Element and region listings
----------------------------------------
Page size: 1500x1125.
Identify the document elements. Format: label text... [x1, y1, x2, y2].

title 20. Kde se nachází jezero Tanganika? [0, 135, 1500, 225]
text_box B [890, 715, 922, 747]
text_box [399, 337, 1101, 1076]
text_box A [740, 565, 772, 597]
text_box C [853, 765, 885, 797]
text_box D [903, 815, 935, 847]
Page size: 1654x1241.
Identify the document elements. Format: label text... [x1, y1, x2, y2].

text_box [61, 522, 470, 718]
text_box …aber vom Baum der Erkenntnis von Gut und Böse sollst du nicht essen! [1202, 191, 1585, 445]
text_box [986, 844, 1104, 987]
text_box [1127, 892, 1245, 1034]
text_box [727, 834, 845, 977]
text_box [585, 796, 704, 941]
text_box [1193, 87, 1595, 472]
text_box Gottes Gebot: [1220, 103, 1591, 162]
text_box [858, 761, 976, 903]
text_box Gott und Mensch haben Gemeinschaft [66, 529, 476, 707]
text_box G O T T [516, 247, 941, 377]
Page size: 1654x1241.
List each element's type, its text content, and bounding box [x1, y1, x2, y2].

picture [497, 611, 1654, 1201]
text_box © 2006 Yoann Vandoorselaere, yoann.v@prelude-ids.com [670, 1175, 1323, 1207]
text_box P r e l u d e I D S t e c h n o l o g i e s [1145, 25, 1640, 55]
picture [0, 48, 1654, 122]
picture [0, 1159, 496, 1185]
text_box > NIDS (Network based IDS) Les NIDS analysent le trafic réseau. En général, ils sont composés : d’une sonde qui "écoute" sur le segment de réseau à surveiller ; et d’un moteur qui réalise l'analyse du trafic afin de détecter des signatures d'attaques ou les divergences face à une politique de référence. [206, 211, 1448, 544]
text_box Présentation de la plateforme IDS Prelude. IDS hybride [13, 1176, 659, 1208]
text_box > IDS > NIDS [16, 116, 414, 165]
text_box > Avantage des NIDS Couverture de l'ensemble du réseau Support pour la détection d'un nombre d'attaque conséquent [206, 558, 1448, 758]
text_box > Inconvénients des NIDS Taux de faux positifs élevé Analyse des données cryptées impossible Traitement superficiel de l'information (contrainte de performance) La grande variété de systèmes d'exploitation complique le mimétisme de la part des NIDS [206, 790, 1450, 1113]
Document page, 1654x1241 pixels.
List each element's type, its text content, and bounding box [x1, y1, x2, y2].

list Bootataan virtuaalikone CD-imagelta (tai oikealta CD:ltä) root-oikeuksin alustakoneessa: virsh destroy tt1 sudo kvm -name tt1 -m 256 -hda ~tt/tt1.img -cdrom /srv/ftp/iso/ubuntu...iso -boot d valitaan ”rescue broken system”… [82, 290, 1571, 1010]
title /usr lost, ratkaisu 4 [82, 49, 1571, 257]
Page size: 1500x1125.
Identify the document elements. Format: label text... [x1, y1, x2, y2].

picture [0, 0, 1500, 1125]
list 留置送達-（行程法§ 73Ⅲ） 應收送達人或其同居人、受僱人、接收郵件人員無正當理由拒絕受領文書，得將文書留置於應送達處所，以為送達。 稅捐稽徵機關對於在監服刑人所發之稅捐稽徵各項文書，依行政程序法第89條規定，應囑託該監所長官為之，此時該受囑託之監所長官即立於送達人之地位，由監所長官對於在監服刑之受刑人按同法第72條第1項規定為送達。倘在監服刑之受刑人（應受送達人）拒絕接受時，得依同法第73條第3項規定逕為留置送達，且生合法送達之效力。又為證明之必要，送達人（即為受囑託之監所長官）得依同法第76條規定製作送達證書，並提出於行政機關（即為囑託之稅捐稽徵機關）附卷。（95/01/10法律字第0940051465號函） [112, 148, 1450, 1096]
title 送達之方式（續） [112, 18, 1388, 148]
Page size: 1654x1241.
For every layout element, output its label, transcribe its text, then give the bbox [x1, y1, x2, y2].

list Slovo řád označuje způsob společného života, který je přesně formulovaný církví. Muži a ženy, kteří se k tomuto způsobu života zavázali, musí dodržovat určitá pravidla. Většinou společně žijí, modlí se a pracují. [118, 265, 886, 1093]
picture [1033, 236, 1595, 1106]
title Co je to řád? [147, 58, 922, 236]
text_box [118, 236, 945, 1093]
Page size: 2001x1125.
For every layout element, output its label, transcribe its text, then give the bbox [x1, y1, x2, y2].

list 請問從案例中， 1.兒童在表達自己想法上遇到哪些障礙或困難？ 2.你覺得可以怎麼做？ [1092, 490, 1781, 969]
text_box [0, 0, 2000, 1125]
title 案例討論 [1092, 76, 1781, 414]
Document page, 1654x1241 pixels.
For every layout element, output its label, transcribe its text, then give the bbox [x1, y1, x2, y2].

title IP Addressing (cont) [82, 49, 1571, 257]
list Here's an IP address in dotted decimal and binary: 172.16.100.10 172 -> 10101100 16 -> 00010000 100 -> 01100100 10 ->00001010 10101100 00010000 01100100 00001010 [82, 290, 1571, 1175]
----------------------------------------
WHAT THE TASK ASKS: Rewrite all of the lines above, swapping "Page size" for "Canvas size" wherever it occurs and changing nothing else.

SOLUTION TO THIS TASK:
Canvas size: 1500x1125.
Identify the document elements. Format: label text... [x1, y1, x2, y2].

title 20. Kde se nachází jezero Tanganika? [0, 135, 1500, 225]
text_box B [890, 715, 922, 747]
text_box [399, 337, 1101, 1076]
text_box A [740, 565, 772, 597]
text_box C [853, 765, 885, 797]
text_box D [903, 815, 935, 847]
Canvas size: 1654x1241.
Identify the document elements. Format: label text... [x1, y1, x2, y2].

text_box [61, 522, 470, 718]
text_box …aber vom Baum der Erkenntnis von Gut und Böse sollst du nicht essen! [1202, 191, 1585, 445]
text_box [986, 844, 1104, 987]
text_box [1127, 892, 1245, 1034]
text_box [727, 834, 845, 977]
text_box [585, 796, 704, 941]
text_box [1193, 87, 1595, 472]
text_box Gottes Gebot: [1220, 103, 1591, 162]
text_box [858, 761, 976, 903]
text_box Gott und Mensch haben Gemeinschaft [66, 529, 476, 707]
text_box G O T T [516, 247, 941, 377]
Canvas size: 1654x1241.
List each element's type, its text content, and bounding box [x1, y1, x2, y2].

picture [497, 611, 1654, 1201]
text_box © 2006 Yoann Vandoorselaere, yoann.v@prelude-ids.com [670, 1175, 1323, 1207]
text_box P r e l u d e I D S t e c h n o l o g i e s [1145, 25, 1640, 55]
picture [0, 48, 1654, 122]
picture [0, 1159, 496, 1185]
text_box > NIDS (Network based IDS) Les NIDS analysent le trafic réseau. En général, ils sont composés : d’une sonde qui "écoute" sur le segment de réseau à surveiller ; et d’un moteur qui réalise l'analyse du trafic afin de détecter des signatures d'attaques ou les divergences face à une politique de référence. [206, 211, 1448, 544]
text_box Présentation de la plateforme IDS Prelude. IDS hybride [13, 1176, 659, 1208]
text_box > IDS > NIDS [16, 116, 414, 165]
text_box > Avantage des NIDS Couverture de l'ensemble du réseau Support pour la détection d'un nombre d'attaque conséquent [206, 558, 1448, 758]
text_box > Inconvénients des NIDS Taux de faux positifs élevé Analyse des données cryptées impossible Traitement superficiel de l'information (contrainte de performance) La grande variété de systèmes d'exploitation complique le mimétisme de la part des NIDS [206, 790, 1450, 1113]
Document page, 1654x1241 pixels.
List each element's type, its text content, and bounding box [x1, y1, x2, y2].

list Bootataan virtuaalikone CD-imagelta (tai oikealta CD:ltä) root-oikeuksin alustakoneessa: virsh destroy tt1 sudo kvm -name tt1 -m 256 -hda ~tt/tt1.img -cdrom /srv/ftp/iso/ubuntu...iso -boot d valitaan ”rescue broken system”… [82, 290, 1571, 1010]
title /usr lost, ratkaisu 4 [82, 49, 1571, 257]
Canvas size: 1500x1125.
Identify the document elements. Format: label text... [x1, y1, x2, y2].

picture [0, 0, 1500, 1125]
list 留置送達-（行程法§ 73Ⅲ） 應收送達人或其同居人、受僱人、接收郵件人員無正當理由拒絕受領文書，得將文書留置於應送達處所，以為送達。 稅捐稽徵機關對於在監服刑人所發之稅捐稽徵各項文書，依行政程序法第89條規定，應囑託該監所長官為之，此時該受囑託之監所長官即立於送達人之地位，由監所長官對於在監服刑之受刑人按同法第72條第1項規定為送達。倘在監服刑之受刑人（應受送達人）拒絕接受時，得依同法第73條第3項規定逕為留置送達，且生合法送達之效力。又為證明之必要，送達人（即為受囑託之監所長官）得依同法第76條規定製作送達證書，並提出於行政機關（即為囑託之稅捐稽徵機關）附卷。（95/01/10法律字第0940051465號函） [112, 148, 1450, 1096]
title 送達之方式（續） [112, 18, 1388, 148]
Canvas size: 1654x1241.
For every layout element, output its label, transcribe its text, then give the bbox [x1, y1, x2, y2].

list Slovo řád označuje způsob společného života, který je přesně formulovaný církví. Muži a ženy, kteří se k tomuto způsobu života zavázali, musí dodržovat určitá pravidla. Většinou společně žijí, modlí se a pracují. [118, 265, 886, 1093]
picture [1033, 236, 1595, 1106]
title Co je to řád? [147, 58, 922, 236]
text_box [118, 236, 945, 1093]
Canvas size: 2001x1125.
For every layout element, output its label, transcribe its text, then give the bbox [x1, y1, x2, y2].

list 請問從案例中， 1.兒童在表達自己想法上遇到哪些障礙或困難？ 2.你覺得可以怎麼做？ [1092, 490, 1781, 969]
text_box [0, 0, 2000, 1125]
title 案例討論 [1092, 76, 1781, 414]
Document page, 1654x1241 pixels.
For every layout element, output its label, transcribe its text, then give the bbox [x1, y1, x2, y2].

title IP Addressing (cont) [82, 49, 1571, 257]
list Here's an IP address in dotted decimal and binary: 172.16.100.10 172 -> 10101100 16 -> 00010000 100 -> 01100100 10 ->00001010 10101100 00010000 01100100 00001010 [82, 290, 1571, 1175]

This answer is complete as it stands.